This repository contains tutorials for learning about inference of species trees from gene trees that vary according to some process (such as coalescent sorting, horizontal transfer, or gene duplication and loss). We will use RevBayes to do inference under the full multispecies coalescent model. We will also use ASTRAL to perform fast species tree analyses that are scalable to large datasets, but also come with some tradeoffs. You will need RevBayes and ASTRAL available on your machine, along with FigTree or another tree viewer.
Now we'll carry out fast species tree analyses with ASTRAL. We can start by re-analyzing the same data that we just analyzed in RevBayes. To do so, download this file which simply contains unrooted estimates of gene trees for the loci that we just analyzed in RevBayes. You can run a quick ASTRAL analysis of these gene trees with:
astral4 -i /path/to/unrooted_trees.tre -o species.tre
Open this estimate of the species tree with FigTree and compare it to your estimate from RevBayes. Are the trees similar? What is likely driving any differences?
ASTRAL and related programs contain much more functionality and can scale to thousands of gene trees, whole genome alignments, and multi-copy gene families. The following documentation will explain much of this extra functionality and provide examples of very large scale analyses.
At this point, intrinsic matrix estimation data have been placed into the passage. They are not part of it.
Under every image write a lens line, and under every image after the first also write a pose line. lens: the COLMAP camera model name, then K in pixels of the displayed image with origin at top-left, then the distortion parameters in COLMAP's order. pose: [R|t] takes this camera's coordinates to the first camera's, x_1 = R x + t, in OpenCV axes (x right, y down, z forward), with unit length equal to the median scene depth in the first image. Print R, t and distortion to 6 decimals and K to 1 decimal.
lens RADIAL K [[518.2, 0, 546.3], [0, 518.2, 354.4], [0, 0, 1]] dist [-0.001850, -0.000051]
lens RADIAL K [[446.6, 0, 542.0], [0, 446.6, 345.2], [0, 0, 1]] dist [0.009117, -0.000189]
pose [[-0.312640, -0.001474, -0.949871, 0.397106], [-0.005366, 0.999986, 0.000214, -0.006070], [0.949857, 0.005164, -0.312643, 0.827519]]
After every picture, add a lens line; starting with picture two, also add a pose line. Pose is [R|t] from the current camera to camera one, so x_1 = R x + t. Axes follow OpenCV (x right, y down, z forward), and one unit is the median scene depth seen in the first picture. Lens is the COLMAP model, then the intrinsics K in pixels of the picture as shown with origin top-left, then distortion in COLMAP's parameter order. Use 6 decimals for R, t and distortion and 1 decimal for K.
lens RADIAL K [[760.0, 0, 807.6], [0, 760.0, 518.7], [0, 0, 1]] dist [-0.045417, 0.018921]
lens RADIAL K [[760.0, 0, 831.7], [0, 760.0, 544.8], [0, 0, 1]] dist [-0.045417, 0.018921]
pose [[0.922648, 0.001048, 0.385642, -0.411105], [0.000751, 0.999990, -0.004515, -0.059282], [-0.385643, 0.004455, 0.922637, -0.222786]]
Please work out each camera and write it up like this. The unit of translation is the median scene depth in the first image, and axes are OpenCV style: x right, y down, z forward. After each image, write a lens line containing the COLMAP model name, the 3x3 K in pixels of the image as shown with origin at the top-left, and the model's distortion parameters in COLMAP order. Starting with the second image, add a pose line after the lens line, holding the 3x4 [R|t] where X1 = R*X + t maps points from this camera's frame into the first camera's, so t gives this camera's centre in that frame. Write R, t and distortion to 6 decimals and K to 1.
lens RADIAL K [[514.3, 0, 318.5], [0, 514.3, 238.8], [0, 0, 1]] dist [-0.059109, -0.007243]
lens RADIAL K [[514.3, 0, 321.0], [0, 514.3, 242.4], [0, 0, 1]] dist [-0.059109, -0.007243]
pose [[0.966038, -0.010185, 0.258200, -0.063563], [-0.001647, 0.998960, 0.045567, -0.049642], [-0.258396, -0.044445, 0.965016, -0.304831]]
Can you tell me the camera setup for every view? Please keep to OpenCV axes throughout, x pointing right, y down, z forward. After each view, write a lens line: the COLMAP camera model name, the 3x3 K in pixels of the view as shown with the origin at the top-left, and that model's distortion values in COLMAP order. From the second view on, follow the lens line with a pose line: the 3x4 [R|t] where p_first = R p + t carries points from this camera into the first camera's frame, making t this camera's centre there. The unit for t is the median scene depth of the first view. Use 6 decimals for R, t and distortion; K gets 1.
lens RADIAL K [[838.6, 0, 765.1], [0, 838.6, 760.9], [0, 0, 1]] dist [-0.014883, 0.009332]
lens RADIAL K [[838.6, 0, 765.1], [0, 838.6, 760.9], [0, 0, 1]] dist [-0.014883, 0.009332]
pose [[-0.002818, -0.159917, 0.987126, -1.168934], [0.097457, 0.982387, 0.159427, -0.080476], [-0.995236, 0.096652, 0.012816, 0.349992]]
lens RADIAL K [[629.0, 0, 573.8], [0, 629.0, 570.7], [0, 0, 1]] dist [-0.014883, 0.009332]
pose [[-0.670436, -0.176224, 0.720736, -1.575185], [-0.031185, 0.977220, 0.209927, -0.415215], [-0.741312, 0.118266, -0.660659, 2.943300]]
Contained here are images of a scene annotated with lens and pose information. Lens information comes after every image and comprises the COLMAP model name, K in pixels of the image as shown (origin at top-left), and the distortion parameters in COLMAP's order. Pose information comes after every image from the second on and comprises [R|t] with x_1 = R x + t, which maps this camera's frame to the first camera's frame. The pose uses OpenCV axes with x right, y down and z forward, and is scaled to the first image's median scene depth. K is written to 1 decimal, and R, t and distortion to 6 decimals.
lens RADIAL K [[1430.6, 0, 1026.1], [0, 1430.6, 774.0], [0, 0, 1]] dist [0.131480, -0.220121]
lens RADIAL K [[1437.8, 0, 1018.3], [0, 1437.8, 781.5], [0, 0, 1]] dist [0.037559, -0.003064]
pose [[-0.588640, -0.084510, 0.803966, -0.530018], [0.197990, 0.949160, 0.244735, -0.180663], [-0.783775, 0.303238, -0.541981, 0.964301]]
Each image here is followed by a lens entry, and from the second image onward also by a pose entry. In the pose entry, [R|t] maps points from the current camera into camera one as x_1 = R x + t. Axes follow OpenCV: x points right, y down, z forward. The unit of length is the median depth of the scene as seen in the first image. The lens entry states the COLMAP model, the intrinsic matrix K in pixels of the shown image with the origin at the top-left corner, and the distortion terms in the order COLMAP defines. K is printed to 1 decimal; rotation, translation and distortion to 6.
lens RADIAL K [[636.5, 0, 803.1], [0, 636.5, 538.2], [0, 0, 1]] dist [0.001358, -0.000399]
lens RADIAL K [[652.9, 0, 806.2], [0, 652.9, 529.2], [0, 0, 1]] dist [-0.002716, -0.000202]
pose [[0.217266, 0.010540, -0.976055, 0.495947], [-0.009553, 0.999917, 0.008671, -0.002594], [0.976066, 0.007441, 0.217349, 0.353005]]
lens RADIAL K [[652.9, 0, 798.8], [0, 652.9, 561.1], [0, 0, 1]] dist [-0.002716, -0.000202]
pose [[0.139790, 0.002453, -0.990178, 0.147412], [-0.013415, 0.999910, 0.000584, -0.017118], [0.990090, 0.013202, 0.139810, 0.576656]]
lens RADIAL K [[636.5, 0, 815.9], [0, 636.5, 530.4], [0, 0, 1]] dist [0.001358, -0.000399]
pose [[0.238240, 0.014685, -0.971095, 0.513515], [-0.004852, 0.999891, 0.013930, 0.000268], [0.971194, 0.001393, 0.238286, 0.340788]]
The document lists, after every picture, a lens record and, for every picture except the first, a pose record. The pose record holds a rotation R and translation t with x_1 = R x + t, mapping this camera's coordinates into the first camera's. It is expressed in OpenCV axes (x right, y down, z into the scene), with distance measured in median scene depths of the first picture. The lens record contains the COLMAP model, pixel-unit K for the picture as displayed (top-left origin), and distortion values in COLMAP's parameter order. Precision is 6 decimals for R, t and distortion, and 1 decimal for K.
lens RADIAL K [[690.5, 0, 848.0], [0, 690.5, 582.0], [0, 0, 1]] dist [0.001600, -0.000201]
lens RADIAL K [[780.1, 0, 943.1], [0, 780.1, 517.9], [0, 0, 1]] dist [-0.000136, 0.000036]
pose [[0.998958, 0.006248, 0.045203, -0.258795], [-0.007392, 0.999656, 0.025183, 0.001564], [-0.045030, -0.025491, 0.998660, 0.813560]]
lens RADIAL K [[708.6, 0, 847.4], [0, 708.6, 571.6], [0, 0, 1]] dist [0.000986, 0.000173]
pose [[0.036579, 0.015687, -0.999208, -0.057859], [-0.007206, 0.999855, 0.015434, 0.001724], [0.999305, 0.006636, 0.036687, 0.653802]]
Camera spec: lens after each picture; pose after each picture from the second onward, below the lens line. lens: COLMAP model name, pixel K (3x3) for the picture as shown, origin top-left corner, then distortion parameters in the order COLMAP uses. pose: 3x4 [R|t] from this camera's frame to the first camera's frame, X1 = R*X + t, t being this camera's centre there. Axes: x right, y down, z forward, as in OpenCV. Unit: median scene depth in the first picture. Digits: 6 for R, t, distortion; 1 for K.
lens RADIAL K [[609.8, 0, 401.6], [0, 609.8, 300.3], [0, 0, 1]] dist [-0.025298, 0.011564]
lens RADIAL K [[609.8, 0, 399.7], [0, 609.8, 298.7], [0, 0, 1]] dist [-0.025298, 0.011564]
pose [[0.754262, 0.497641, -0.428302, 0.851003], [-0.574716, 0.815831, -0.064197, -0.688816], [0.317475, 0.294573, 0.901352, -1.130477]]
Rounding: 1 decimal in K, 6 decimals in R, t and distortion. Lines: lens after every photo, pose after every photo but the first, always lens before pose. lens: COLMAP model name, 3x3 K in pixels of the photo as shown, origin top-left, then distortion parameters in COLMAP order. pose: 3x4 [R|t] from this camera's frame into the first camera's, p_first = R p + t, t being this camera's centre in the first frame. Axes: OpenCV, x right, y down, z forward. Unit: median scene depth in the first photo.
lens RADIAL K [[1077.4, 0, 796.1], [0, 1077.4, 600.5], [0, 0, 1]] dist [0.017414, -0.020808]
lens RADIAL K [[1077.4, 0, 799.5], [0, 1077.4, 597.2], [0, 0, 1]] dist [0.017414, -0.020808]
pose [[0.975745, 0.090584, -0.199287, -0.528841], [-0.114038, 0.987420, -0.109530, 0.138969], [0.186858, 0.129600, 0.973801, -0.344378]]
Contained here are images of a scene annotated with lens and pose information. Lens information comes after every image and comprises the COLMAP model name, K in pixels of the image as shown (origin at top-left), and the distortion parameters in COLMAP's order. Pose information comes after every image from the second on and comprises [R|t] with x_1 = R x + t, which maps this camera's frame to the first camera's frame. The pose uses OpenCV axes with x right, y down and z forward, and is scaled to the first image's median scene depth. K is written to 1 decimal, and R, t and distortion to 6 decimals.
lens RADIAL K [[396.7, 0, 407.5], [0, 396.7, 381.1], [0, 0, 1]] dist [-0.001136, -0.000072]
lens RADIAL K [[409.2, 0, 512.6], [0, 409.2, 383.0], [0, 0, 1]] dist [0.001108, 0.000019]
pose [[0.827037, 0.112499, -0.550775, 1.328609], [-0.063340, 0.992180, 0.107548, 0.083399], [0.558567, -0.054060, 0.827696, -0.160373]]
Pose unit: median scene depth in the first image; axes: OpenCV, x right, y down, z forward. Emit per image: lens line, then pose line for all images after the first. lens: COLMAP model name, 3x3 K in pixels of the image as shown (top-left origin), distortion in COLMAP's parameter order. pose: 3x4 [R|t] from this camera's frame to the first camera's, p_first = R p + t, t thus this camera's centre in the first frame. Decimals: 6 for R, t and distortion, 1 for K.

You might also be interested in SVDQuartets, which provides another way to estimate species trees using quartets. This approach estimates quartets directly from the distribution of site patterns in the data, and so relies less on assumptions about gene trees being estimated correctly.
Multiple software packages are also available that allow for species tree estimation when reticulation has occurred. Two widely used options include:
PhyloNet which provides several different ways of estimating phylogenetic networks from both sequence and SNP data.
PhyloNetworks which provides methods for estimating phylogenetic networks using quartets, as well as several tools for working with, plotting, and carrying out comaprative analysis with these networks.
Finally, duplication and loss within gene families can also lead to variation among gene trees. Available tools for estimating phylogeny in this scenario include:
ASTRAL-PRO which uses quartet scores to infer phylogeny similar to ASTRAL, but accounts for duplication and loss within gene families.
GeneRax which performs maximum likelihood estimation of gene family histories, including duplication and loss, as well as species trees.